═════ Exercise data

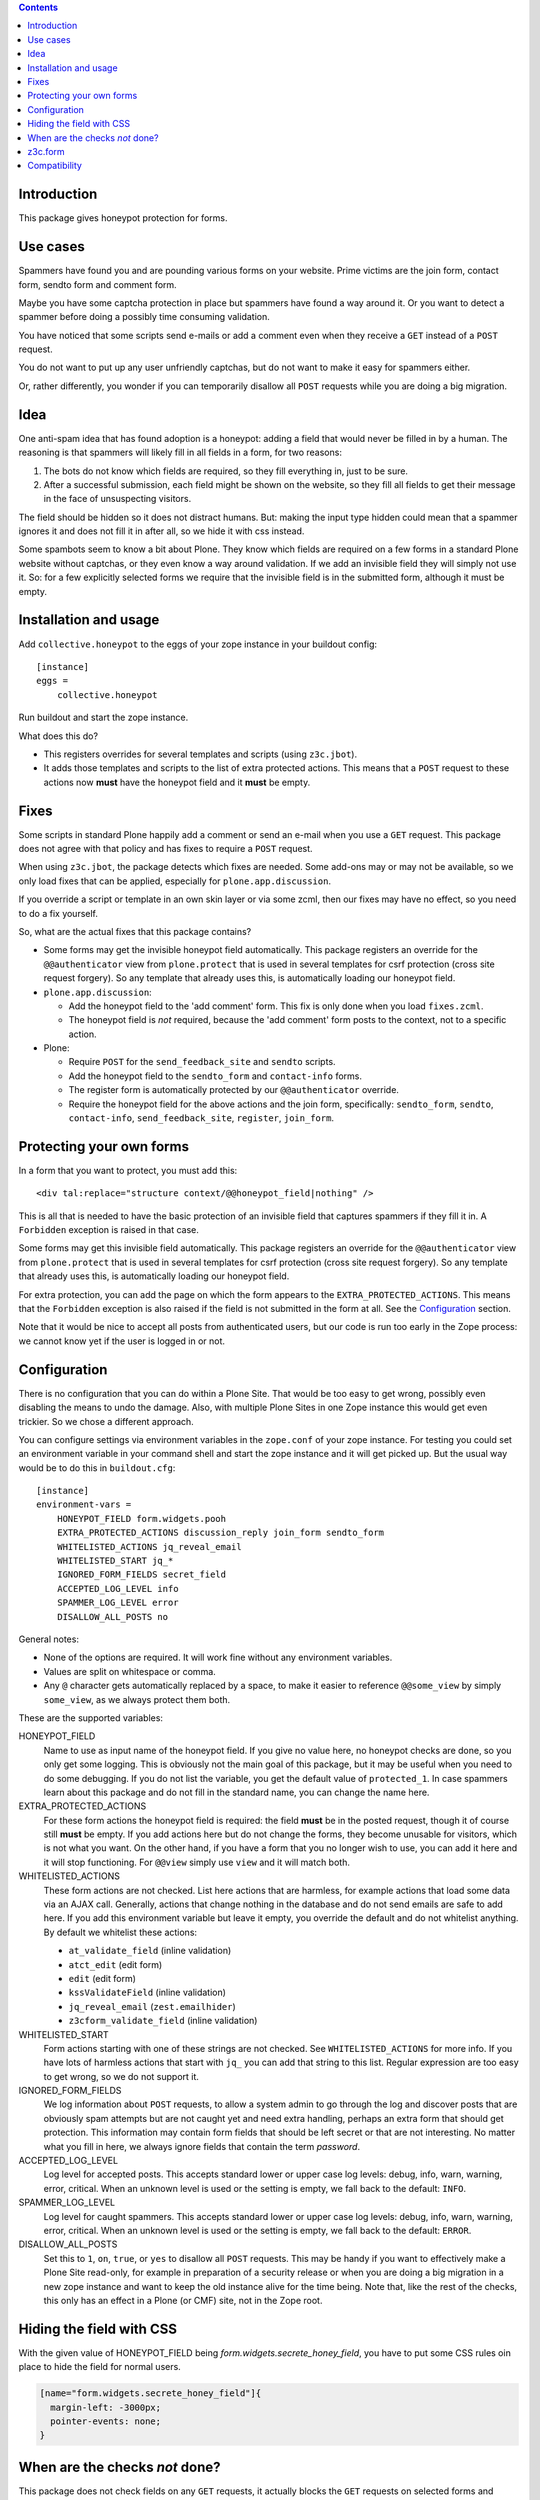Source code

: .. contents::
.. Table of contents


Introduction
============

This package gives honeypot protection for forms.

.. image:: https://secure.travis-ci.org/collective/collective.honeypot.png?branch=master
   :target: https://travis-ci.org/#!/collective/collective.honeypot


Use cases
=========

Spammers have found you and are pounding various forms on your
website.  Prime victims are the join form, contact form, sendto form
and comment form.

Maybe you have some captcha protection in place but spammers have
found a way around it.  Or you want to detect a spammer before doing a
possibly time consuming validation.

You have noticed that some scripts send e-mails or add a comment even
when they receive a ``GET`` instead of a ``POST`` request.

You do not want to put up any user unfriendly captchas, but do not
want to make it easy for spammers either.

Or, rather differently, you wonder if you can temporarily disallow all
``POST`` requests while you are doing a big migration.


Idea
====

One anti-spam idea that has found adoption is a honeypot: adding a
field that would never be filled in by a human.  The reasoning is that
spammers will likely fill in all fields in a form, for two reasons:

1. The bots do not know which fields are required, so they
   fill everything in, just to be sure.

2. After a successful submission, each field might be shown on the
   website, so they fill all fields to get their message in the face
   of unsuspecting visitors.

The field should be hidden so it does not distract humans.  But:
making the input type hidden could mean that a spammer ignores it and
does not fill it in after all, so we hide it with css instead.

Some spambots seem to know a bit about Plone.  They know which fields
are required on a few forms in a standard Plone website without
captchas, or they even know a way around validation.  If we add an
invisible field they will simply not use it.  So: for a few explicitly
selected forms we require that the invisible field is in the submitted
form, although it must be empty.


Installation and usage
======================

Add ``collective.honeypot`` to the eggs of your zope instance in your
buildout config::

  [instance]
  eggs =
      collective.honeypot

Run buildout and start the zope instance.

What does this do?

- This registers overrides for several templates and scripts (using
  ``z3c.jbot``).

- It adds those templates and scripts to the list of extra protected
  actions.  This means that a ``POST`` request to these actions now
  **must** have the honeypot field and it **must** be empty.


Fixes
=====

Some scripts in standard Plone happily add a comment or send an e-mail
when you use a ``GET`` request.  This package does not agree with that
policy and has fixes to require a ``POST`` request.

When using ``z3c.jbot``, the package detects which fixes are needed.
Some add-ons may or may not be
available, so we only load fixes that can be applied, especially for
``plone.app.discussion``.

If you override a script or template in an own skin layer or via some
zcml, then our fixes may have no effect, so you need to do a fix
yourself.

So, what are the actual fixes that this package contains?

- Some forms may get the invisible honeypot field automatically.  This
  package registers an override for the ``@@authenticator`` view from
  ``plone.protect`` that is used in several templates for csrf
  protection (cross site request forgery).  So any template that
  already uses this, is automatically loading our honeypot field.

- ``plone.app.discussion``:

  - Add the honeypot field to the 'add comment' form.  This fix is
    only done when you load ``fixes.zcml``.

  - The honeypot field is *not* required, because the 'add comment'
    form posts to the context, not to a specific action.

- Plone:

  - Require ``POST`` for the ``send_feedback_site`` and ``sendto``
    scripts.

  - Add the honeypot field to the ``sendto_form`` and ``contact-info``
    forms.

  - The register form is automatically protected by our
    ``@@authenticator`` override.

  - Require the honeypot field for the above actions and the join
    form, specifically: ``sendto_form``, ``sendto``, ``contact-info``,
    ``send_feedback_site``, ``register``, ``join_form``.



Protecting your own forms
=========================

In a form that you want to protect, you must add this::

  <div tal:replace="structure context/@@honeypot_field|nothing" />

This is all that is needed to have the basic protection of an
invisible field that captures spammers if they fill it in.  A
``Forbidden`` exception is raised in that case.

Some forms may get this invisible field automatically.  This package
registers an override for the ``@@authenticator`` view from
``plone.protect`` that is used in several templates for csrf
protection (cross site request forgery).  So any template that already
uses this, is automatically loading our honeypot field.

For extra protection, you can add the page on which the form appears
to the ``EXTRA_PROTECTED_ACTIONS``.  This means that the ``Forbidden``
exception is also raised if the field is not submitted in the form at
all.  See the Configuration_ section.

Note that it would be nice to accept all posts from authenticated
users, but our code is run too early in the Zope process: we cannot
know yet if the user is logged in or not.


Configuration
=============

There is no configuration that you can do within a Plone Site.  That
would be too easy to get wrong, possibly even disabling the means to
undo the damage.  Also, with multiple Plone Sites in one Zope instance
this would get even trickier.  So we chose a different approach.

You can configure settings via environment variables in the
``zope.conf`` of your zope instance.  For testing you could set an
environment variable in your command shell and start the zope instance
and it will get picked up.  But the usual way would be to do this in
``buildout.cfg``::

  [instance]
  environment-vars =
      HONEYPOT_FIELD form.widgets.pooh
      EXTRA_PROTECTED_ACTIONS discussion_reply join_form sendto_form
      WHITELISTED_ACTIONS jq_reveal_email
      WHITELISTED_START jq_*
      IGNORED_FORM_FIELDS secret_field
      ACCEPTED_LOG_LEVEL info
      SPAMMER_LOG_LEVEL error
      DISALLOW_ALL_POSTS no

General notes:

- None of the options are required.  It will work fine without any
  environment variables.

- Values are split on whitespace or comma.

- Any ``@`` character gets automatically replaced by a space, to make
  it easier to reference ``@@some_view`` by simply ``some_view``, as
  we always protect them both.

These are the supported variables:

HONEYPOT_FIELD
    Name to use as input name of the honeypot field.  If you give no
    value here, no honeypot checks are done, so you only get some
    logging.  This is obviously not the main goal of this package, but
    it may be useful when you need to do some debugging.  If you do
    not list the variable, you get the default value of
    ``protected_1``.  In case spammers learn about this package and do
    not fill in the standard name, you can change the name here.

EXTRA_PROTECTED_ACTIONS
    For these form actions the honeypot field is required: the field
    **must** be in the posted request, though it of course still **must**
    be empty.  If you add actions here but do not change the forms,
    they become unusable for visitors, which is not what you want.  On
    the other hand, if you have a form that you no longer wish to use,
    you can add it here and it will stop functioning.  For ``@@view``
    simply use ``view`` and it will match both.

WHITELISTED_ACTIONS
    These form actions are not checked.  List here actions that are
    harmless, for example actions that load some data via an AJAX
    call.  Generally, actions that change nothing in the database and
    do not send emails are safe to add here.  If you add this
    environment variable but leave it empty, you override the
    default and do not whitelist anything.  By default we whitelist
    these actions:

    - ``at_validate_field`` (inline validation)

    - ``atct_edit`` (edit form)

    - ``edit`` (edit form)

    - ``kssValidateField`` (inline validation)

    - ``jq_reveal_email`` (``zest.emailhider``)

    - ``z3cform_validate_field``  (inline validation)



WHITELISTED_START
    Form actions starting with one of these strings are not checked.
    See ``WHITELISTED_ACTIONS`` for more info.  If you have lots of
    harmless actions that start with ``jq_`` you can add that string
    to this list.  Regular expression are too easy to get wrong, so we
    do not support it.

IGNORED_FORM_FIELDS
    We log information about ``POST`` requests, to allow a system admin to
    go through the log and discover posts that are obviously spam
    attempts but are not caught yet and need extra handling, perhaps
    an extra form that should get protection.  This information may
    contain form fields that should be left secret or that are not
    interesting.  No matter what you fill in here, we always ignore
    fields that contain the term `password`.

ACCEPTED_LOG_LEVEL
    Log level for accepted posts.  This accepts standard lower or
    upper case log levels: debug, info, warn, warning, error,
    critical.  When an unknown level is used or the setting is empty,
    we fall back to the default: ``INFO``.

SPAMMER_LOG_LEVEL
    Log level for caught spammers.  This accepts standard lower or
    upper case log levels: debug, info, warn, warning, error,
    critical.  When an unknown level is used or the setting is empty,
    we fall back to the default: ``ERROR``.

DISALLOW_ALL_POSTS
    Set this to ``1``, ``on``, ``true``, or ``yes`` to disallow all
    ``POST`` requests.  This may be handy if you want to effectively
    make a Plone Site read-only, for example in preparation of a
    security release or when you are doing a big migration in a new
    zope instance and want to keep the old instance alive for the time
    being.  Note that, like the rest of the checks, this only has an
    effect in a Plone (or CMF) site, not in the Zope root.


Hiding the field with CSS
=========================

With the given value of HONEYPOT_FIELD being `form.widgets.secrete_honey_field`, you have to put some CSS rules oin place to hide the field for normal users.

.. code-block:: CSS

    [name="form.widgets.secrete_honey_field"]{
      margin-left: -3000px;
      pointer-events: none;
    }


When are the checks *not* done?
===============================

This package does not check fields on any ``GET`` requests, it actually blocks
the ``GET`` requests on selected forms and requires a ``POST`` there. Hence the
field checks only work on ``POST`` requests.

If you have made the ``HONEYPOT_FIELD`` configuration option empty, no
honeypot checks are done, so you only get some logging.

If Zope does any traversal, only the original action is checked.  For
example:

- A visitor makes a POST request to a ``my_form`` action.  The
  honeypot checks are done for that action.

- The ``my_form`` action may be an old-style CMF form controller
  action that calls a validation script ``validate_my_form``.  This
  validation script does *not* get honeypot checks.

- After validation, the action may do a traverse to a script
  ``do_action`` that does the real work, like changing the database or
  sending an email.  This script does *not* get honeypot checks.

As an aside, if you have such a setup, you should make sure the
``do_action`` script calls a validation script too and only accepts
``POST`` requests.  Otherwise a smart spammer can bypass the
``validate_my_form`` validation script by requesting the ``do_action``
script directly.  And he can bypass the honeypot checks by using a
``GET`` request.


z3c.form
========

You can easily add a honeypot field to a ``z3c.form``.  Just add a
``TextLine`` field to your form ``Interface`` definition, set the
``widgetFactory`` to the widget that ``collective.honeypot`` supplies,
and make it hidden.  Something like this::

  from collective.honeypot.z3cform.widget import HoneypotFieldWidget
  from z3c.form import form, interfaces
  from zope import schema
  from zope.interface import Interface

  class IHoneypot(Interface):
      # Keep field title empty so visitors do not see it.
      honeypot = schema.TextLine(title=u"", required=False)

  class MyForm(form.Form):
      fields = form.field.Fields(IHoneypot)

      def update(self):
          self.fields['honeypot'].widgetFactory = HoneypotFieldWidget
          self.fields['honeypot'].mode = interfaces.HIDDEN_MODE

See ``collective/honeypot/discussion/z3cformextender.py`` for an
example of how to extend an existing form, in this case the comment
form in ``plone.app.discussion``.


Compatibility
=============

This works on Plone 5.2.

══════════

**Prompt:** Set down exactly the lines of the data above, beginning with the line that has "Some spambots seem" and ending with the line that has "policy and has", and no others.

**Task answer:**
Some spambots seem to know a bit about Plone.  They know which fields
are required on a few forms in a standard Plone website without
captchas, or they even know a way around validation.  If we add an
invisible field they will simply not use it.  So: for a few explicitly
selected forms we require that the invisible field is in the submitted
form, although it must be empty.


Installation and usage
======================

Add ``collective.honeypot`` to the eggs of your zope instance in your
buildout config::

  [instance]
  eggs =
      collective.honeypot

Run buildout and start the zope instance.

What does this do?

- This registers overrides for several templates and scripts (using
  ``z3c.jbot``).

- It adds those templates and scripts to the list of extra protected
  actions.  This means that a ``POST`` request to these actions now
  **must** have the honeypot field and it **must** be empty.


Fixes
=====

Some scripts in standard Plone happily add a comment or send an e-mail
when you use a ``GET`` request.  This package does not agree with that
policy and has fixes to require a ``POST`` request.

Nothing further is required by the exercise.